Ginger, a journalist with Caraval Media, comes across at work as savvy and fiesty. In her private life, however, she perceives herself to have a weight problem and is sad that she has never had a boyfriend. On her thirtieth birthday, she is at her friend Liza’s wedding reception, where she is the reluctantly gaudily dressed bridesmaid. In a toilet cubicle, she overhears Liza desultory betray Ginger by vehemently bad mouthing Ginger and running her down to the other bridesmaid, Charlene. Fleeing to her hotel room to cry her eyes out, Ginger feels herself to be having the worst birthday in Dublin.
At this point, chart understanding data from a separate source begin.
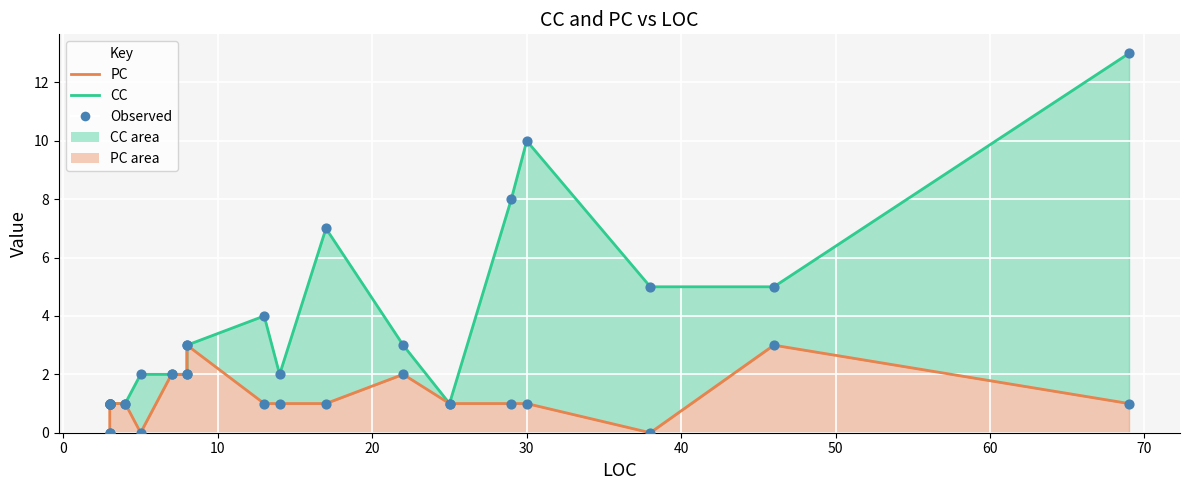

Which series has the largest total across all categories?

CC line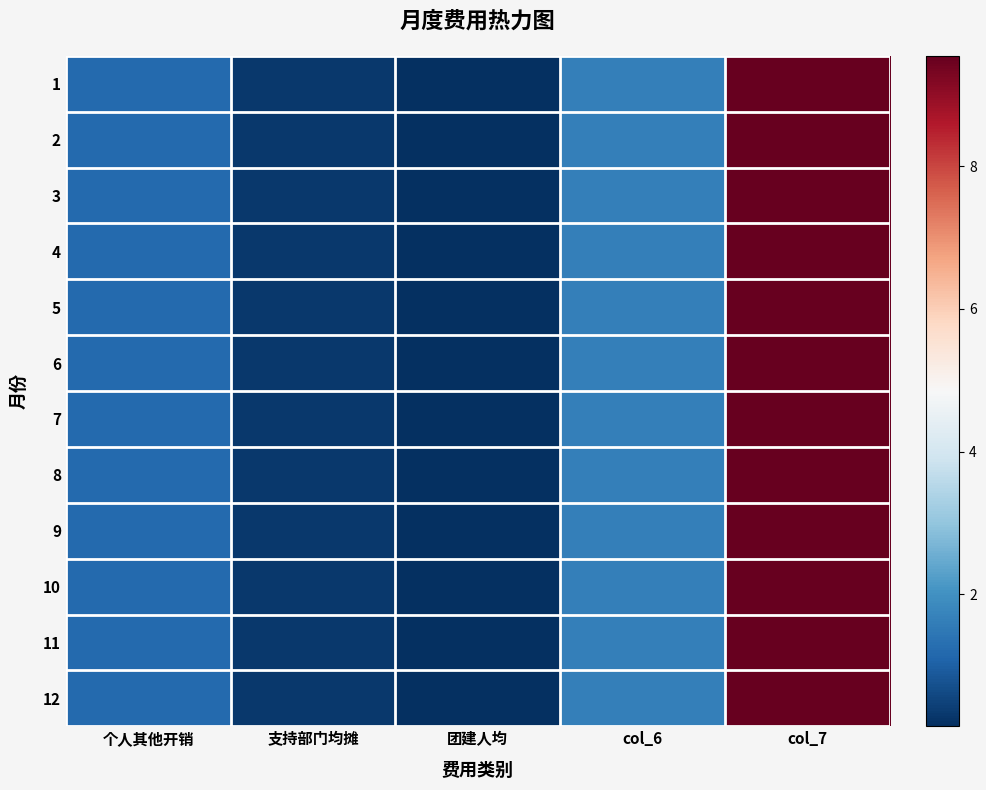

Rank the series by their maximum value, from lowest to highest.

1, 2, 3, 4, 5, 6, 7, 8, 9, 10, 11, 12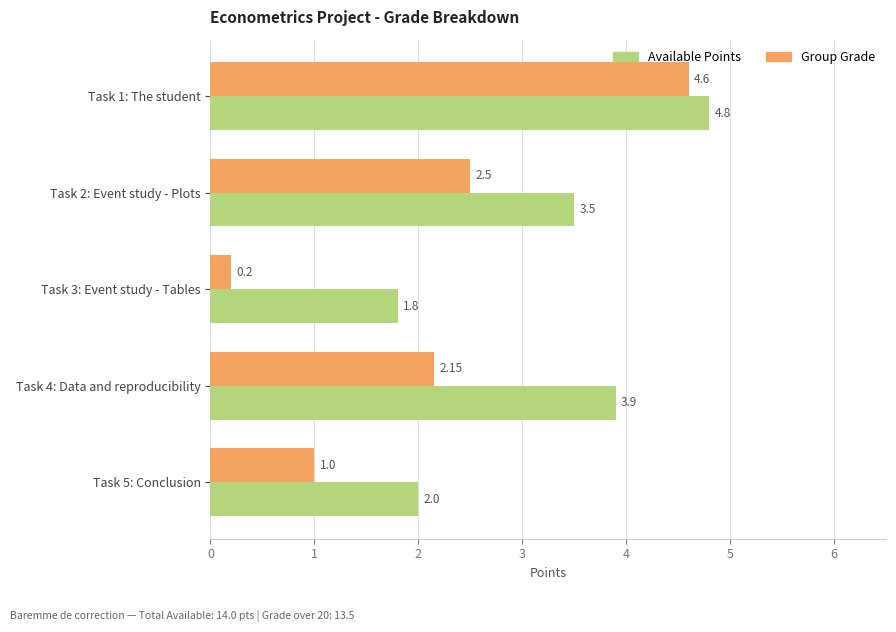

List the series in order of their overall mean, highest first.

Available Points, Group Grade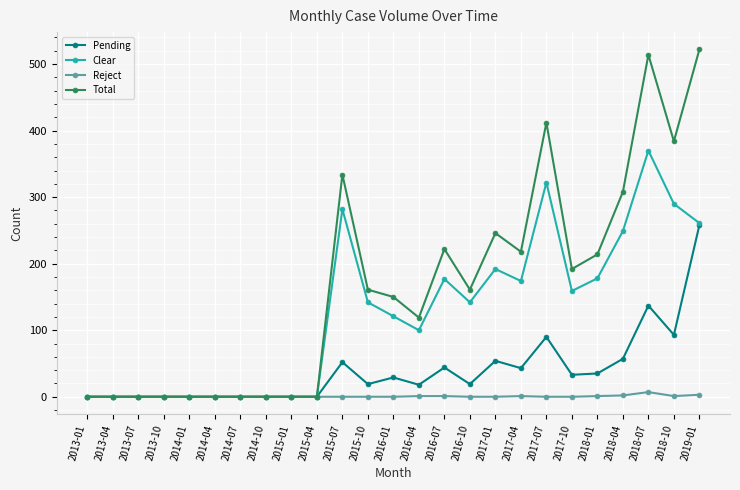

Is it true that Total equals 196 at 2016-04?

False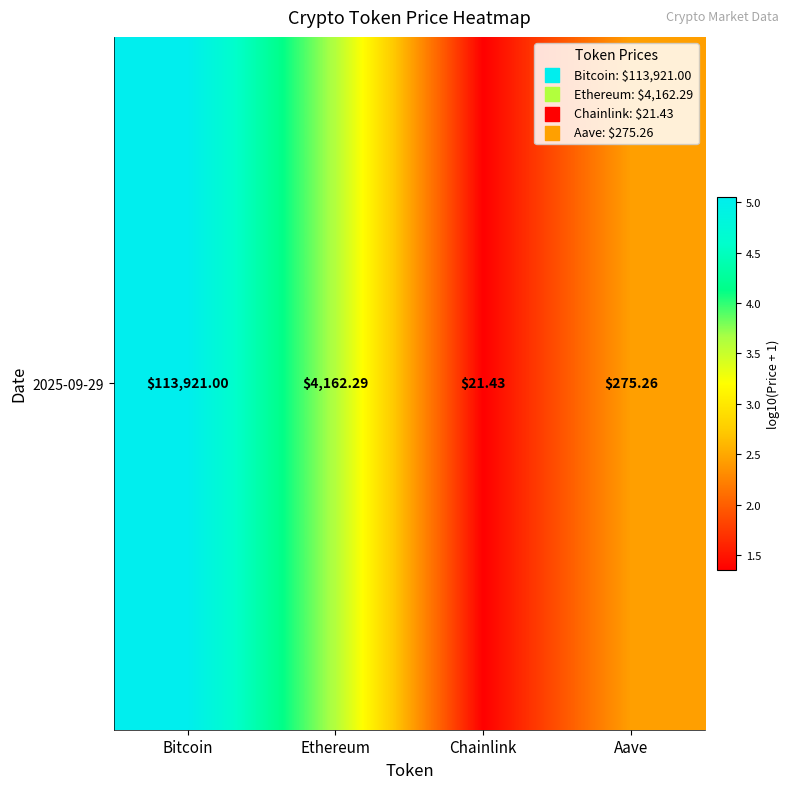

The chart shows a value of 0.7 at Chainlink. True or false?

False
Her heartbreakingly earnest birthday wish is “I wish that next year everything in my life could be totally different”.

In the course of the ensuing storyline, we follow Callie, her fourteen year old daughter Poppy, Sam and Ginger on a searingly painful year for them all; albeit one embedded with personal growth and achievement for them.

This book encompasses the themes of drug addiction, post natal depression and body image issues. These subjects are covered realistically, however but ultimately with hope that these problems can be triumphantly overcome. In this novel, you will barrack for Callie, Ginger and Sam; three women whose life circumstances are forever changed on their birthdays on a Saturday in June, but who in the following year, as we accompany them through their many trials and tribulations, emerge stronger, wiser and indeed happier.

I recommend this book. It is perfect for curling up with on a rainy Sunday afternoon, with a mug of hot chocolate in one’s hand.